» **EXERCISE BRIEF**
Your copy should match the listing below exactly, except that it holds no images.

» **DATASET EXTRACT**
____
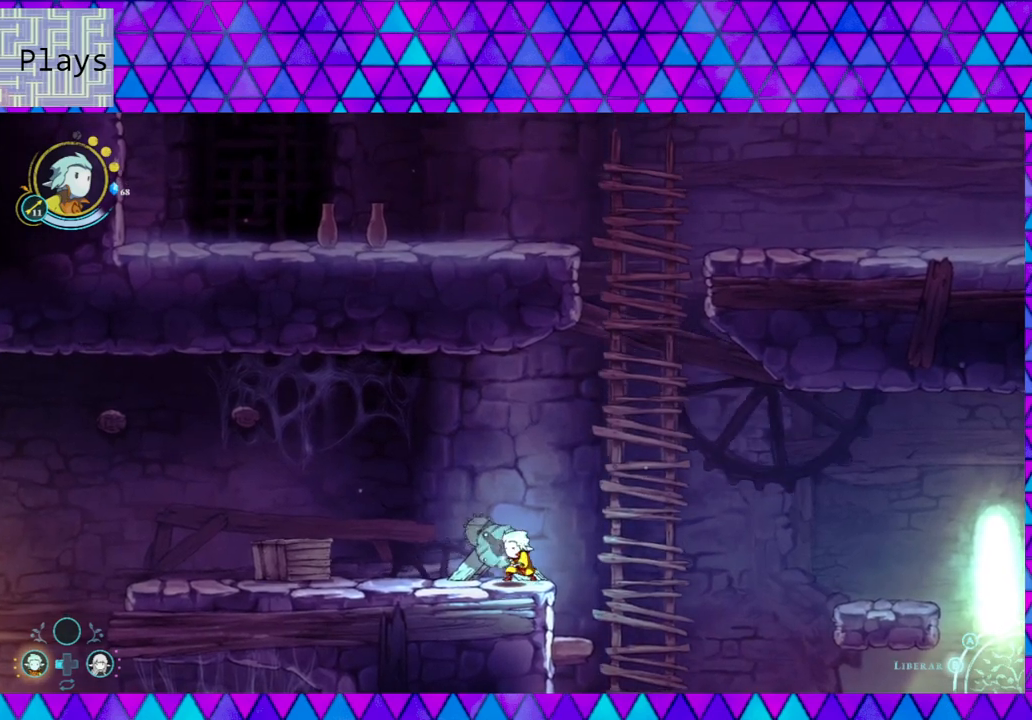
{"buttons": [], "left_stick": "right", "right_stick": "center", "events": [[100, "left_stick", "up"], [167, "left_stick", "left"], [383, "left_stick", "down"], [500, "left_stick", "right"]]}
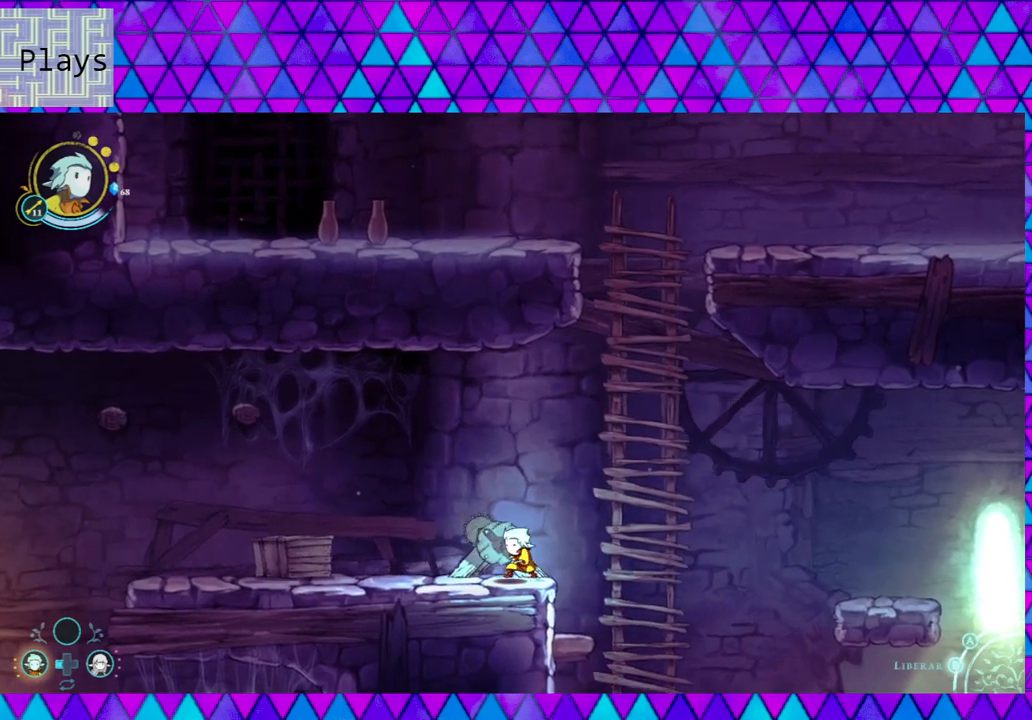
{"buttons": [], "left_stick": "right", "right_stick": "center", "events": [[133, "left_stick", "up"], [233, "left_stick", "left"], [417, "left_stick", "down"], [500, "left_stick", "right"]]}
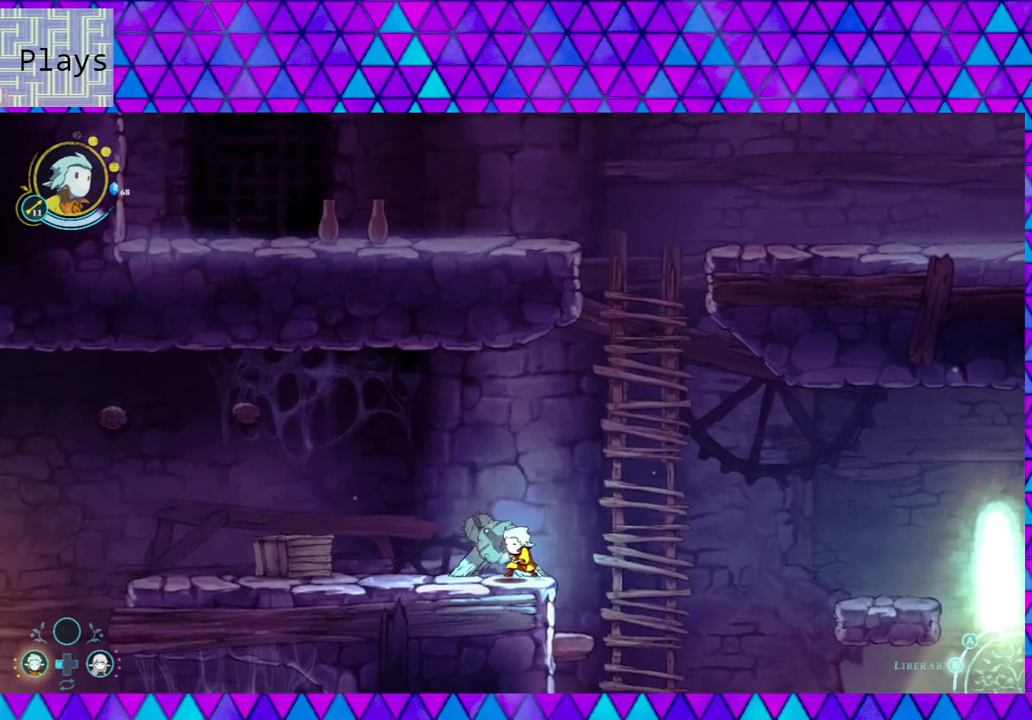
{"buttons": [], "left_stick": "center", "right_stick": "center", "events": [[200, "left_stick", "up-left"], [300, "left_stick", "left"], [400, "left_stick", "center"]]}
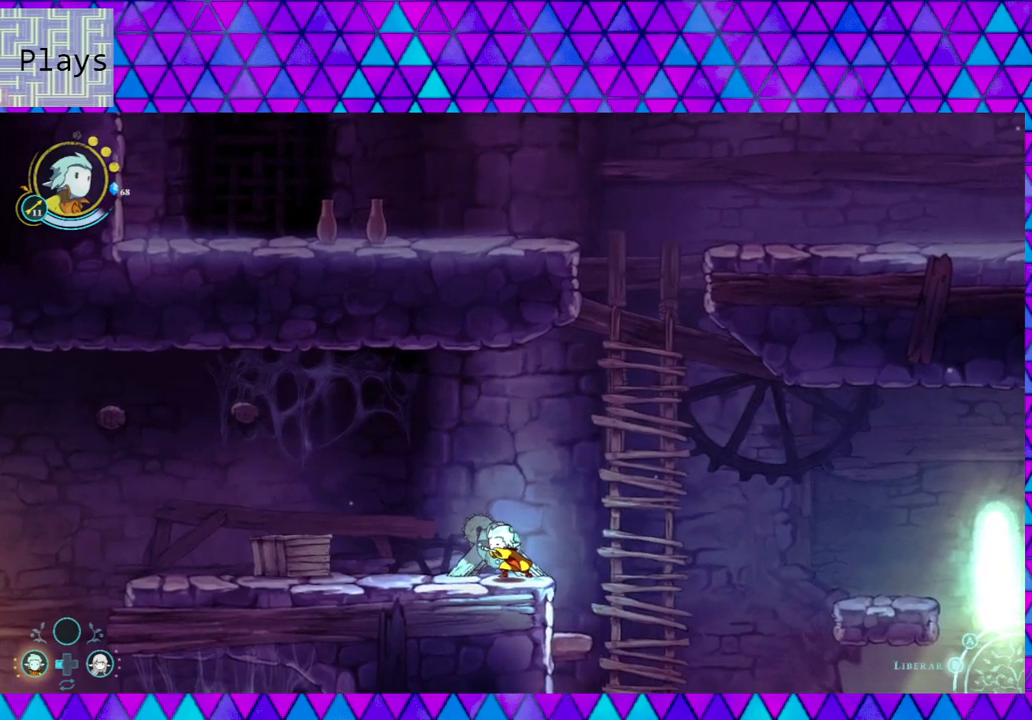
{"buttons": [], "left_stick": "down", "right_stick": "center", "events": [[217, "left_stick", "left"], [400, "left_stick", "down-left"], [500, "left_stick", "down"]]}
____
» **SOLUTION FOR THIS TASK**
{"buttons": [], "left_stick": "right", "right_stick": "center", "events": [[100, "left_stick", "up"], [167, "left_stick", "left"], [383, "left_stick", "down"], [500, "left_stick", "right"]]}
{"buttons": [], "left_stick": "right", "right_stick": "center", "events": [[133, "left_stick", "up"], [233, "left_stick", "left"], [417, "left_stick", "down"], [500, "left_stick", "right"]]}
{"buttons": [], "left_stick": "center", "right_stick": "center", "events": [[200, "left_stick", "up-left"], [300, "left_stick", "left"], [400, "left_stick", "center"]]}
{"buttons": [], "left_stick": "down", "right_stick": "center", "events": [[217, "left_stick", "left"], [400, "left_stick", "down-left"], [500, "left_stick", "down"]]}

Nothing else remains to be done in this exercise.